You are so different from Mommy who has always played to win. My competitive nature has often been too much throughout my life, so much so that I consciously try to quell it when it comes to you and your siblings. Not you though, from a young age you have played games simply for the joy of playing them.
In preschool you were often in trouble for knocking down other children’s block towers. The problem was you did not understand that for them it was not fun to have the blocks knocked down. For you, the only reason you took the time to build a block tower at all was to knock it down.
Along came car racing games where you only raced, if you can even call it that, so you could crash the cars.

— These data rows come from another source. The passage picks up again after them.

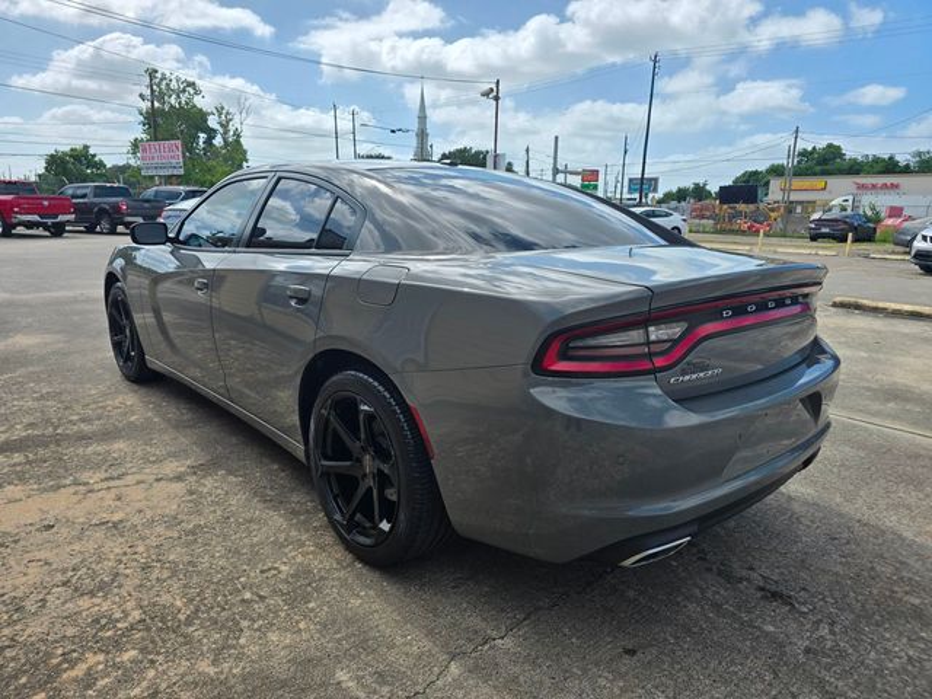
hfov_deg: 73.9
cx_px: 466
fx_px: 619
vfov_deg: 58.9
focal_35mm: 23
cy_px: 350
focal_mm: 6.3
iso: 12
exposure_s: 1/922
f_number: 1.7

We would watch, or try to play in frustration as you would crash over and over, or race the track backwards just for the fun of it. I always thought, “How could it possibly be fun to lose all the time?” In your mind it has never been about win or lose, but about the fun of just doing and being.
It saddens me that I often feel the need to try and explain, or justify your pleasant, noncompetitive nature. I know that even I play to win and I see the looks and feel the frustrations of outsiders looking in who judge that lack of fire or competition in you. During those times, I too struggle to hide the frustration. But in those same moments I am awed by your pure contentment in being a part of each moment, and enjoying each moment for what it is. Your activities are supposed to be fun, youth sports should be a safe, fun environment. Not a blood bath of physical and emotional competition.
In every one of those situations I work to praise your joy of playing just to play. It comes out in so many positive ways. You are the child happy to be in the wings of a game, not getting caught up in who has more playing time, or scores more points, or plays the most sought after position. You shake every hand, pat every back, cheer every teammate. This is to be celebrated and I am awed by your unending positive support and good nature where many lack (even me). We have seen you be both literally and figuratively shoved into the ground. Where many would lie down and not get up, defeated by the blow, you rise to do it all over again (with a smile on your face).
These fun, easy going, people friendly traits I see in you now will serve you well in adulthood. You are your father’s child in those ways. Everyone likes to be around your dad, he is fun, easy going, not overly demanding, and always gives people the benefit of the doubt. You too are wonderful with people. So to you, my child who plays for the joy of playing, I love you for that, and while I worry that you may get trampled on by this often cut throat world, I have no doubt that you will pick yourself back up, dust yourself off, and continue to be a team player.